La struttura del trasduttore ultrasonico
Un trasduttore ultrasonico è tipicamente composto da diversi elementi: un elemento piezoelettrico, uno strato di supporto, un alloggiamento protettivo e dei contatti elettrici. L’elemento piezoelettrico è il cuore del trasduttore, responsabile della conversione energetica. Lo strato di supporto serve ad adattare l’impedenza acustica tra l’elemento piezoelettrico e il mezzo di propagazione, migliorando l’efficienza del trasferimento di energia. L’alloggiamento protegge gli elementi interni e fornisce un supporto meccanico.
Generazione degli ultrasuoni
Applicando una tensione alternata ai contatti elettrici del trasduttore, il materiale piezoelettrico si deforma vibrando alla stessa frequenza della tensione applicata. Se la frequenza è nel range ultrasonico, queste vibrazioni generano onde sonore ultrasoniche che si propagano nel mezzo circostante. La frequenza delle onde generate dipende dalle caratteristiche del materiale piezoelettrico e dalle dimensioni dell’elemento.
Tipi di trasduttori ultrasonici
Esistono diversi tipi di trasduttori ultrasonici, ognuno ottimizzato per specifiche applicazioni. Alcuni esempi includono trasduttori a singolo elemento, trasduttori ad array, trasduttori focalizzati e trasduttori a contatto.

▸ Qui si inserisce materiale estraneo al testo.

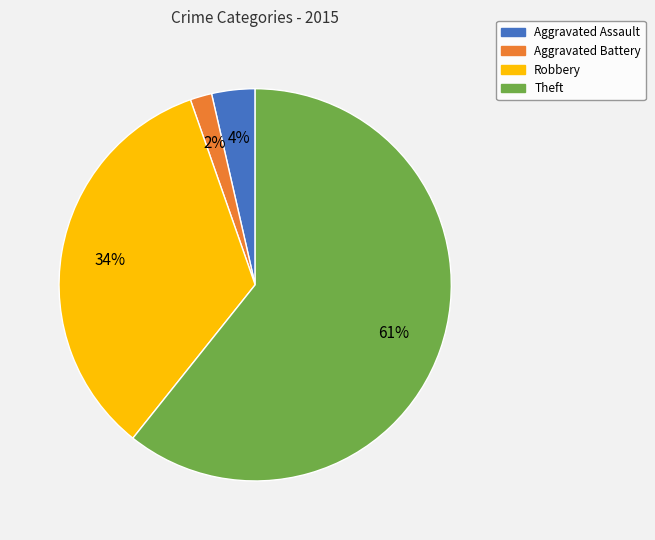

To the nearest percent, what is the difference between the Robbery and Aggravated Assault slice percentages?

30%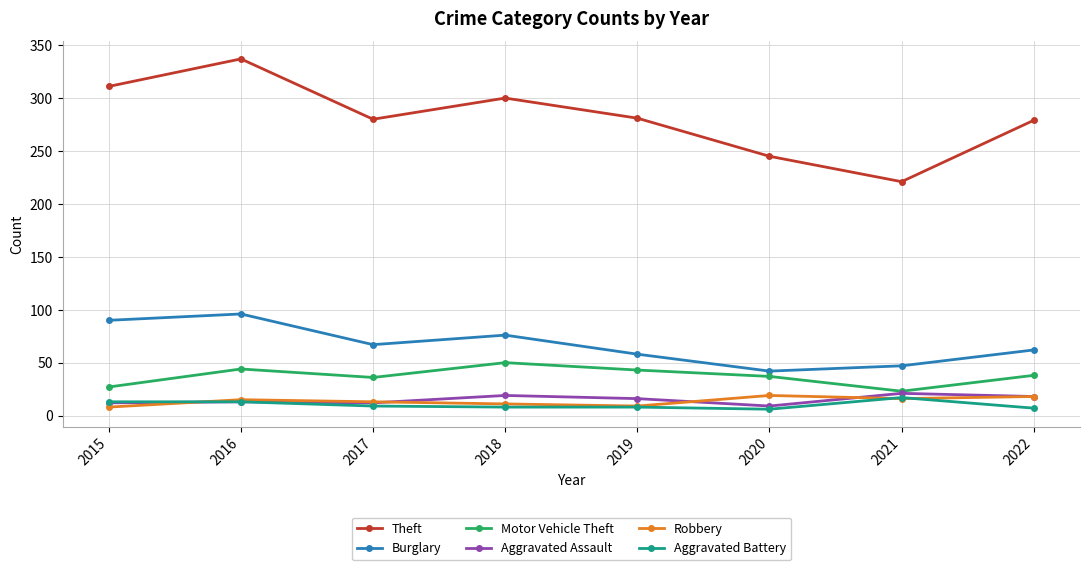

True or false: Motor Vehicle Theft and Burglary cross at least once.

False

| Tipo di Trasduttore | Caratteristiche | Applicazioni |
|---|---|---|
| Singolo elemento | Semplici ed economici | Misurazione di distanza, pulizia ultrasonica |
| Array | Permettono di focalizzare e direzionare il fascio ultrasonico | Imaging medicale, controlli non distruttivi |
| Focalizzati | Concentrano l’energia ultrasonica in un punto specifico | Terapia ultrasonica, chirurgia |
| A contatto | Progettati per il contatto diretto con la superficie da ispezionare | Controlli non distruttivi |
Ricezione degli ultrasuoni
Oltre a generare ultrasuoni, un trasduttore può anche riceverli. Quando un’onda ultrasonica colpisce l’elemento piezoelettrico, questo si deforma generando una differenza di potenziale elettrico proporzionale all’intensità dell’onda. Questo segnale elettrico può essere poi amplificato ed elaborato per ottenere informazioni sul mezzo di propagazione, come la presenza di difetti o la distanza di un oggetto.
In conclusione, il trasduttore ultrasonico è un componente fondamentale in un’ampia gamma di applicazioni. La sua capacità di convertire energia elettrica in vibrazioni ultrasoniche, e viceversa, sfruttando l’effetto piezoelettrico, apre le porte a tecnologie innovative in diversi settori. La continua ricerca e sviluppo di nuovi materiali e design promettono di migliorare ulteriormente le prestazioni e l’efficienza di questi dispositivi, ampliando ulteriormente il loro campo di applicazione.